Mais ensuite, il faut, dès la conception, intégrer des regards croisés qui vont permettre de mieux définir ce que seront les expériences de l’utilisateur. Ainsi, des graphistes, des scénaristes, des experts de la protection des données personnelles, des ergonomes, des gens du marketing ou encore des artistes côtoient les ingénieurs et les développeurs. C’est une culture d’entreprise et une gestion de la créativité et de l’innovation qui n’est pas simple pour toutes les organisations. D’ailleurs, les plus grosses d’entre elles peinent à se configurer à cette gestion plus agile.

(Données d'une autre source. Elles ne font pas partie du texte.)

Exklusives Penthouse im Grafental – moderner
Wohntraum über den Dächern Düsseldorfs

Mais le numérique c’est aussi un moyen, pour fabriquer, tester, prototyper, échanger... Je pense au formidable mouvement de fond que constitue l’apparition récente des laboratoires de fabrication numérique (fablab). Dans ces lieux ouverts, on trouve des imprimantes 3D, du matériel électronique, des scanners, de la découpe laser... Les objets produits et en particulier pour les objets 3D, sont au départ des lignes de code informatique reproductible à l’infini et que l’on met gratuitement à disposition de la communauté des créateurs ou des fabricants. Ils reprennent, transforment et adaptent à leurs besoins locaux. Ainsi, les cultures de l’open-source, du partage et de la collaboration s’adossent de façon fondamentale à la numérisation des mondes de production. Qu’elles soient cognitives, culturelles et géographiques, les frontières de toutes sortes s’abolissent. Ainsi à Rennes, une prothèse de bras bionique a été fabriquée au labfab de rennes avec des compétences locales mais avec l’aide d’un réseau mondial (brésil, états-unis, ...) avant d’être récemment présenté en Italie. Ici encore, la force c’est le nombre et la multiplicité des compétences qui favorisent l’élimination rapide des mauvaises solutions et fait émerger les bons choix.

Le Québec et la France entretiennent une coopération scientifique fort riche et intense. Au-delà de ce forum, êtes-vous partie prenant à d’autres échanges ?

Oui, j’ai eu la chance d’être au Québec pendant le premier semestre 2013. Précisément à HEC Montréal afin d’engager des collaborations avec l’équipe MOSAIC qui est en pointe sur les questions de management, de l’innovation et de la créativité. Je les retrouverais d’ailleurs prochainement pour une école d’automne qu’ils co-organisent en France avec les chercheurs de l’université de Strasbourg. J’étais également au congrès de l’ACFAS de cette année 2013 et la délégation de l’Université de Rennes était particulièrement nombreuse pour avancer avec nos collègues de l’Université de Laval (Qc) sur les questions de ville intelligente. C’est une thématique qui est forte à Rennes, tant du point de vue académique que du point de vue de la stratégie métropolitaine. Je sais également que le labfab de Rennes et celui de Montréal (Echofab) ont déjà noué des relations et j’ai eu l’occasion de présenter mes réflexions lors de la semaine "Imaginons nos fablabs" portée par Echofab en juillet 2013.

Mais parfois le numérique ne peut pas tout et renforcer les liens par des rencontres physiques est tout à fait essentiel pour avancer, faire mûrir et provoquer les étincelles.